Detection Method:Sandwich
Test principle:This assay employs a two-site sandwich ELISA to quantitate SSH2 in samples. An antibody specific for SSH2 has been pre-coated onto a microplate. Standards and samples are pipetted into the wells and anySSH2 present is bound by the immobilized antibody. After removing any unbound substances, a biotin-conjugated antibody specific for SSH2 is added to the wells. After washing, Streptavidin conjugated Horseradish Peroxidase (HRP) is added to the wells. Following a wash to remove any unbound avidin-enzyme reagent, a substrate solution is added to the wells and color develops in proportion to the amount of SSH2 bound in the initial step. The color development is stopped and the intensity of the color is measured.

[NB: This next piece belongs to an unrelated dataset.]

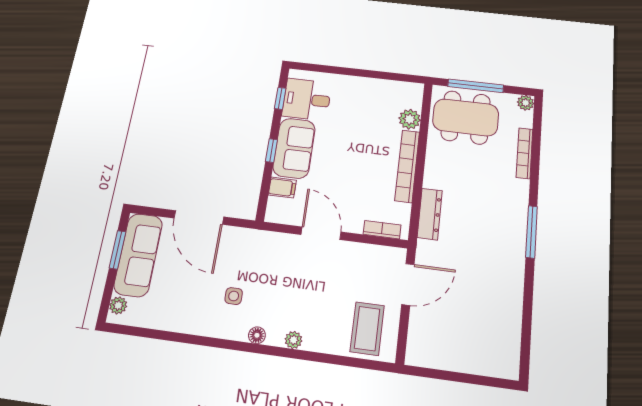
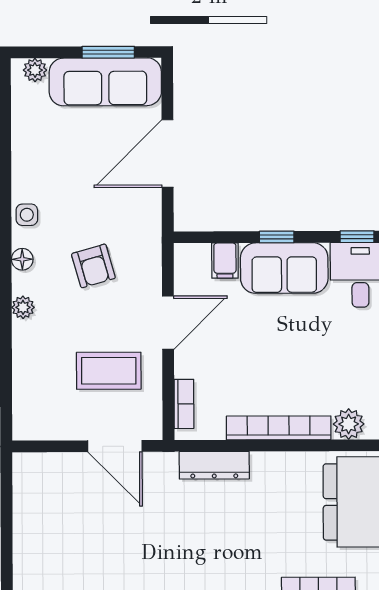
armchair: (271, 282) -> (93, 266), added
side table: (234, 296) -> (27, 215), moved
coffee table: (367, 328) -> (109, 371), moved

Product Overview:Two of the human proteins, SSH1L and SSH2, were enzymatically active when reacted with an artificial substrate, p-nitrophenyl phosphate. SSH3 did not exhibit activity toward p-nitrophenyl phosphate, and its expression did not reduce the level of P-cofilin in COS-7 cells. In mammalian cells, SSH1L and SSH2 suppressed LIMK1-induced actin reorganization. Furthermore, ssh, SSH1L, and SSH2 dephosphorylated P-cofilin in cultured cells and in cell-free assays. SSH1 encodes 3 isoforms, SSH1L, SSH1S, and SSH1B, and SSH2 encodes 2 isoforms, SSH2 and SSH2B. The SSH3 protein has 471 amino acids. Besides the catalytic domain, 2 other domains are conserved between Drosophila ssh and the human SSHs (domains A and B) and are unique to the SSH family.